Your therapist, the chatbot

Americans are increasingly turning to artificial intelligence for mental health support. Is that sensible?

MEMBER EXCLUSIVE

Taylee Johnson talks to her Troodi chatbot
Taylee Johnson, 14, says that she sometimes forgets Troodi “is not a real person.”
(Image credit: Amber Johnson)

How are people using AI for therapy?

A growing number are sharing their anxieties, frustrations, and darkest thoughts with AI chatbots, seeking advice, comfort, and validation from a sympathetic digital helper. There are hundreds of phone apps that pitch themselves as mental health tools. Wysa, which features a cartoon penguin that promises to be a friend “that’s empathetic, helpful, and will never judge,” has 5 million users in more than 30 countries. Youper, which has more than 3 million users, bills itself as “your emotional health assistant.” But many people use generalist chatbots like OpenAI’s ChatGPT as stand-in therapists, or AI companion platforms like Character.AI and Replika, which offer chatbots that appear as humanlike virtual friends and confidants.
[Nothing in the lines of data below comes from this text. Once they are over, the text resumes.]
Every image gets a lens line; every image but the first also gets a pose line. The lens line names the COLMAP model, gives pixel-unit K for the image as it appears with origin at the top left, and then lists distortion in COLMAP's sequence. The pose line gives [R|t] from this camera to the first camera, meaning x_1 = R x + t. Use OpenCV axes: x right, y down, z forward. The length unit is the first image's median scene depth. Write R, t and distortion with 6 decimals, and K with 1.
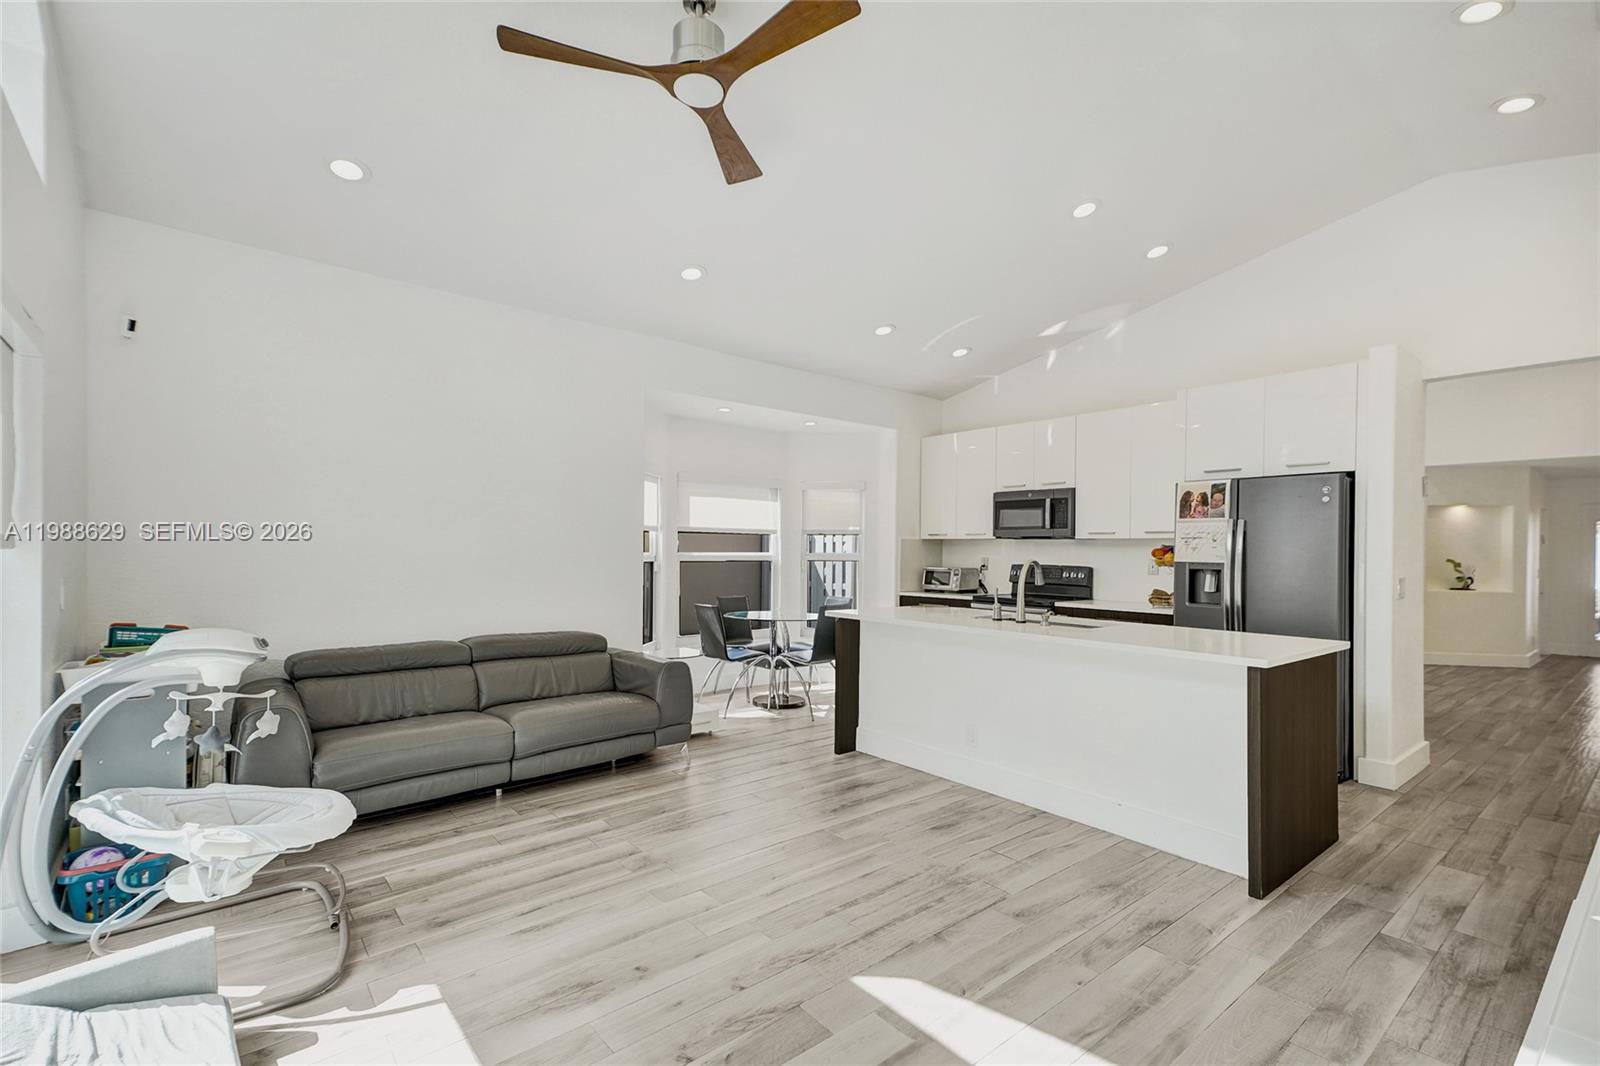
lens RADIAL K [[731.8, 0, 796.5], [0, 731.8, 533.9], [0, 0, 1]] dist [-0.012377, 0.006977]
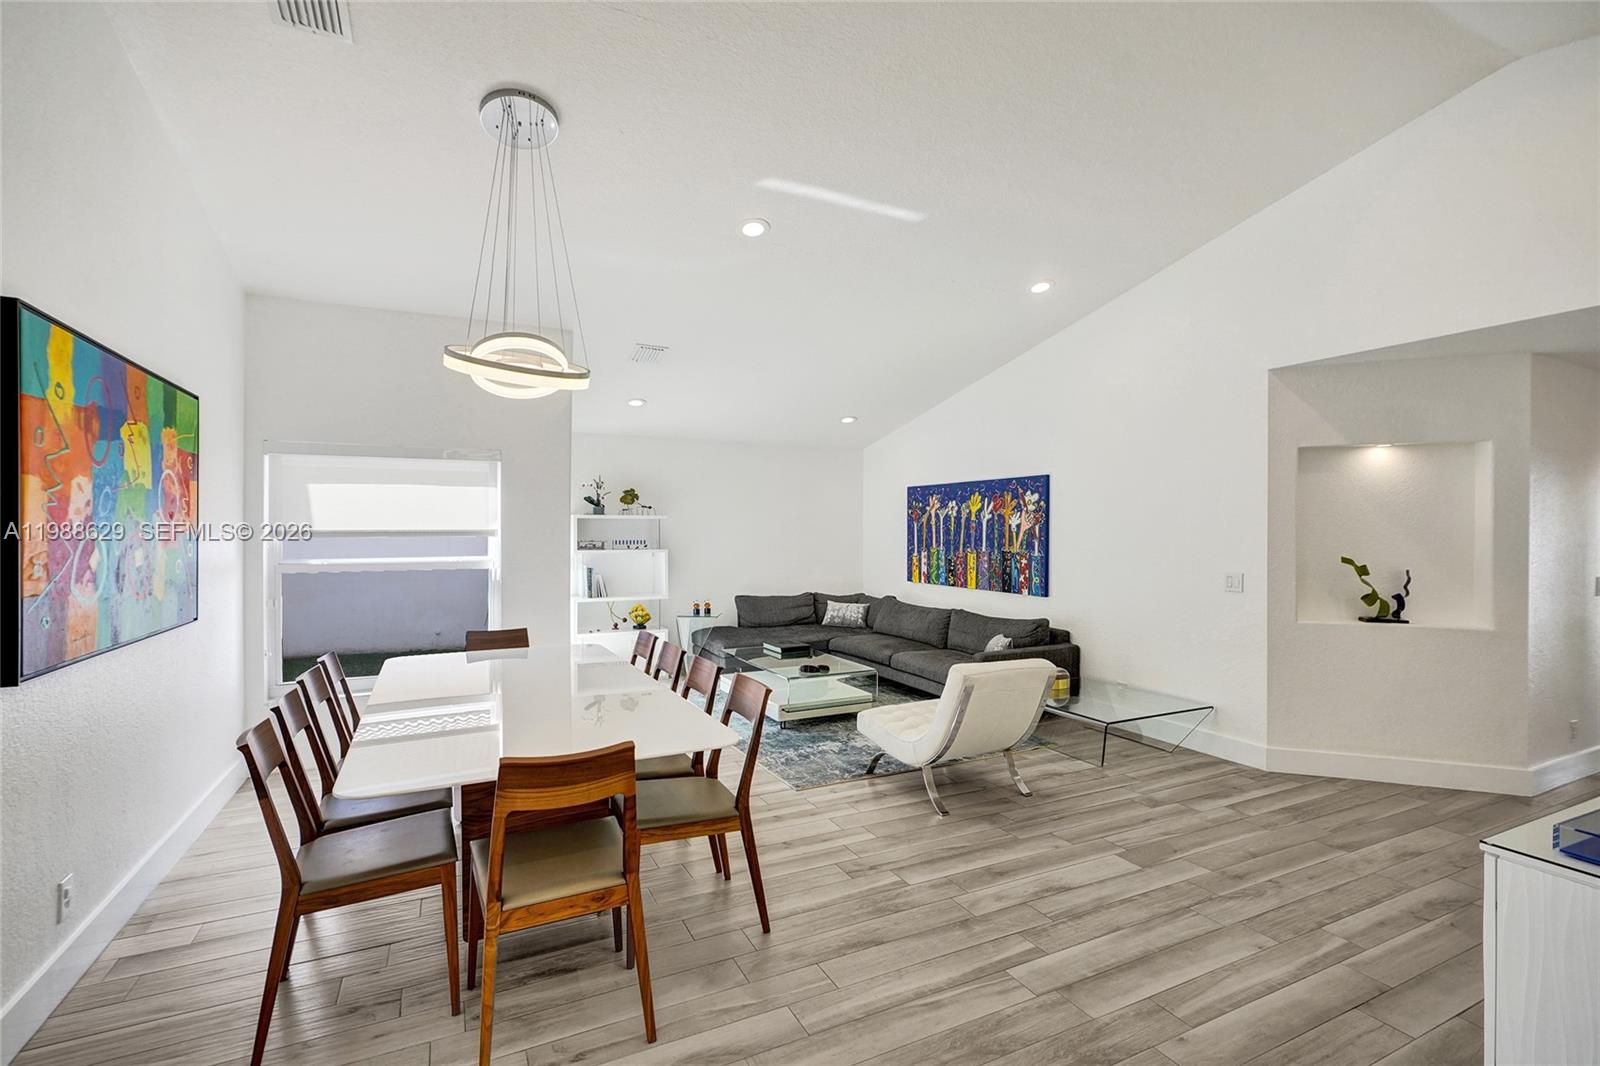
lens RADIAL K [[733.2, 0, 795.3], [0, 733.2, 530.4], [0, 0, 1]] dist [-0.014222, 0.008568]
pose [[0.977470, -0.017817, -0.210321, 0.642156], [0.017310, 0.999841, -0.004250, 0.012528], [0.210363, 0.000514, 0.977623, 0.453648]]
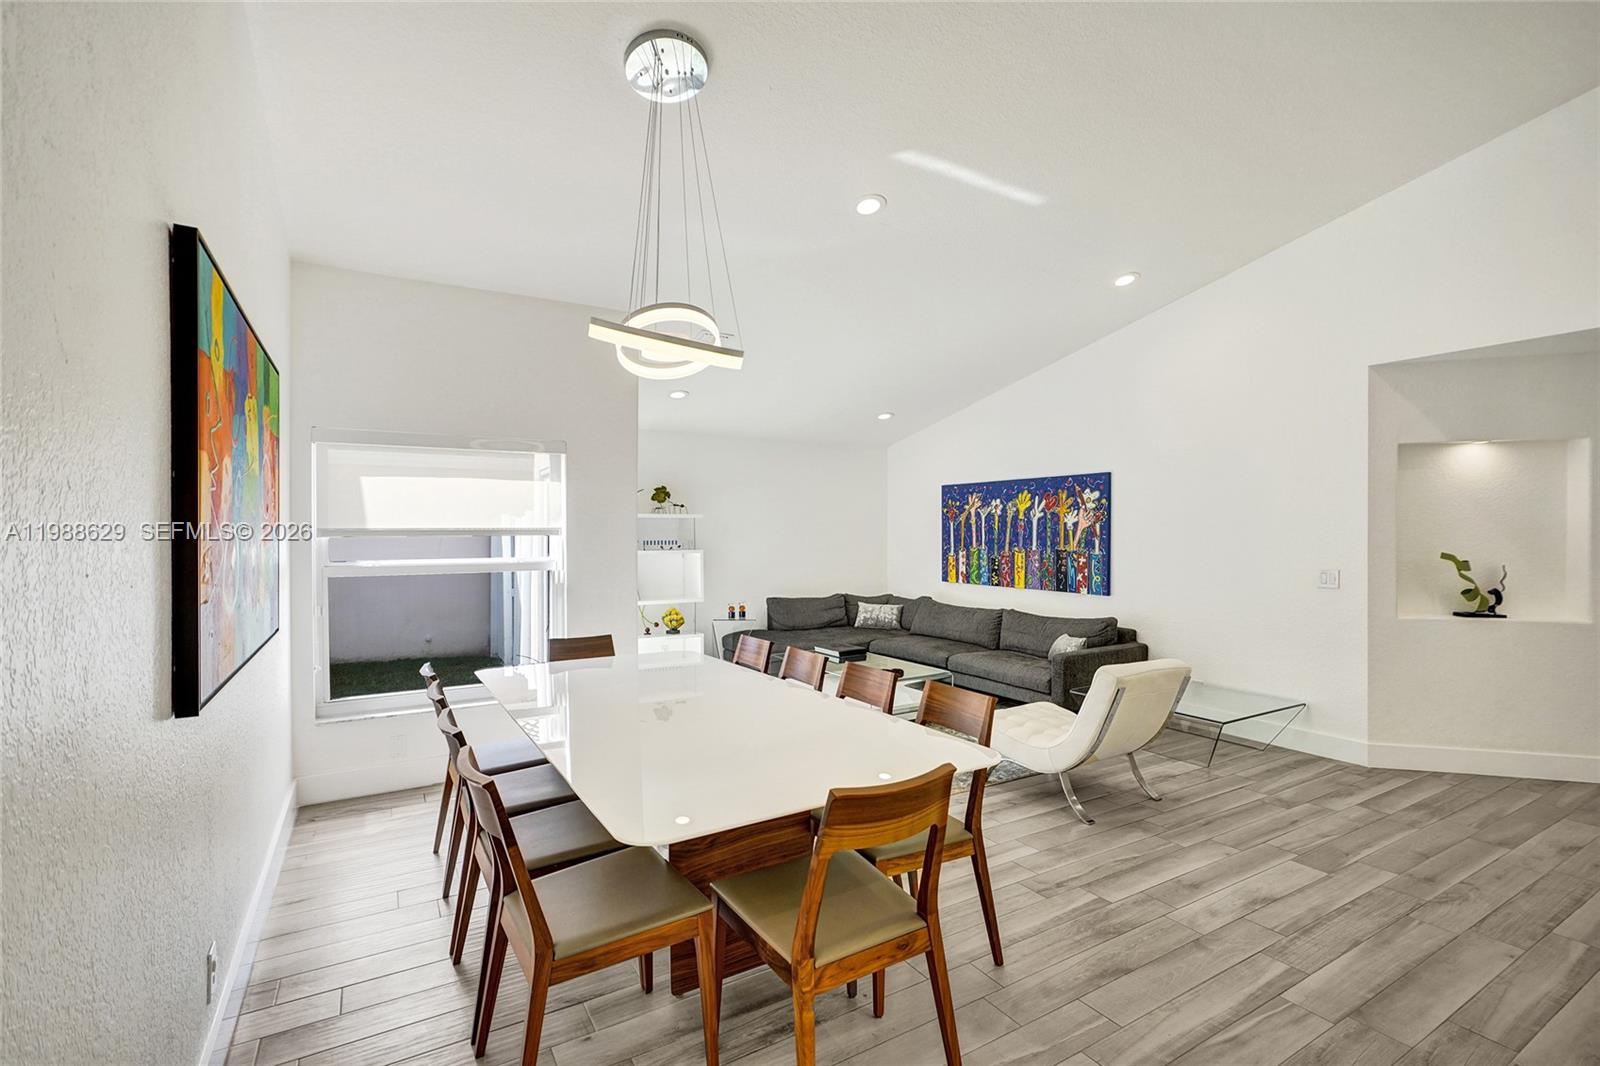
lens RADIAL K [[731.8, 0, 796.5], [0, 731.8, 533.9], [0, 0, 1]] dist [-0.012377, 0.006977]
pose [[0.991439, -0.019911, -0.129040, 0.531003], [0.019923, 0.999801, -0.001199, 0.013802], [0.129039, -0.001382, 0.991639, 0.464616]]
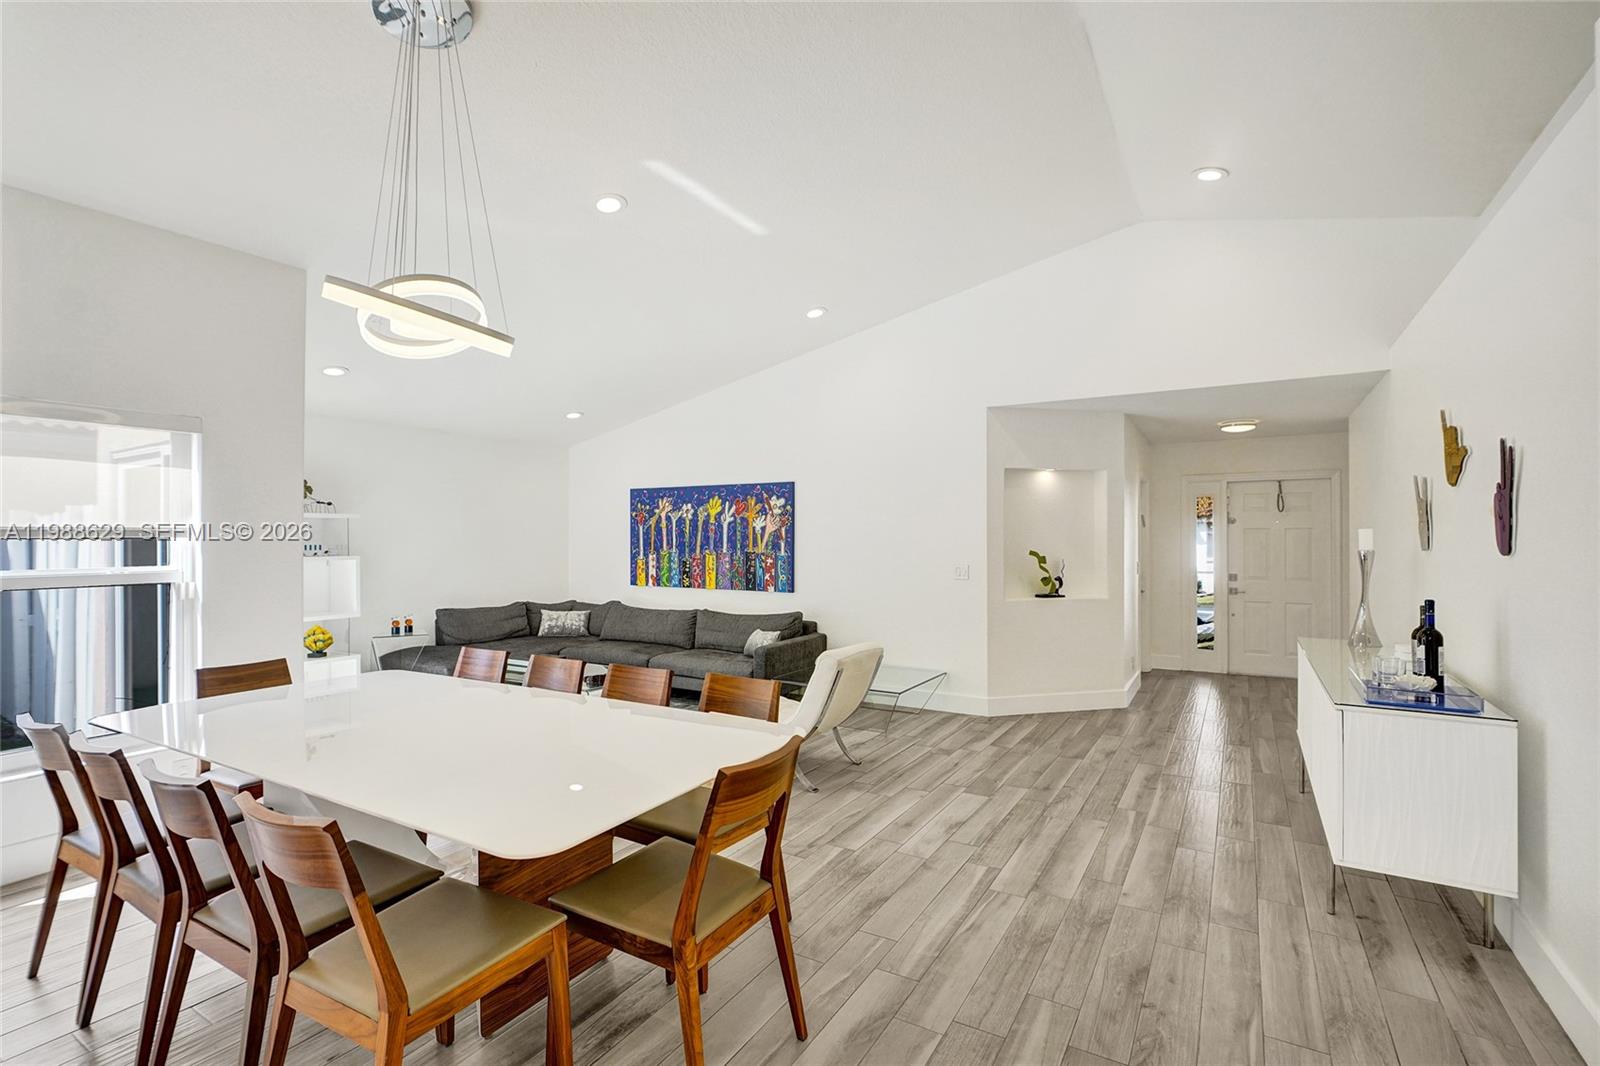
lens RADIAL K [[741.9, 0, 806.0], [0, 741.9, 533.3], [0, 0, 1]] dist [-0.014975, 0.007054]
pose [[0.932497, -0.017486, 0.360755, 0.468548], [0.018736, 0.999824, 0.000033, 0.015062], [-0.360693, 0.006729, 0.932660, 0.454317]]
A recent study found that 12% of American teens had sought “emotional or mental health support” from an AI companion. Proponents say AI therapy could help fill gaps in a health-care system where talk therapy is expensive and often inaccessible. Replika founder Eugenia Kuyda said she’s received lots of emails from users “saying that Replika was there when they just wanted to end it all and kind of walked them off the ledge.” But mental health experts warn that chatbots are a poor substitute for a human therapist and have the potential to cause real harm. “They’re products,” said UC Berkeley psychiatrist Jodi Halpern, “not professionals.”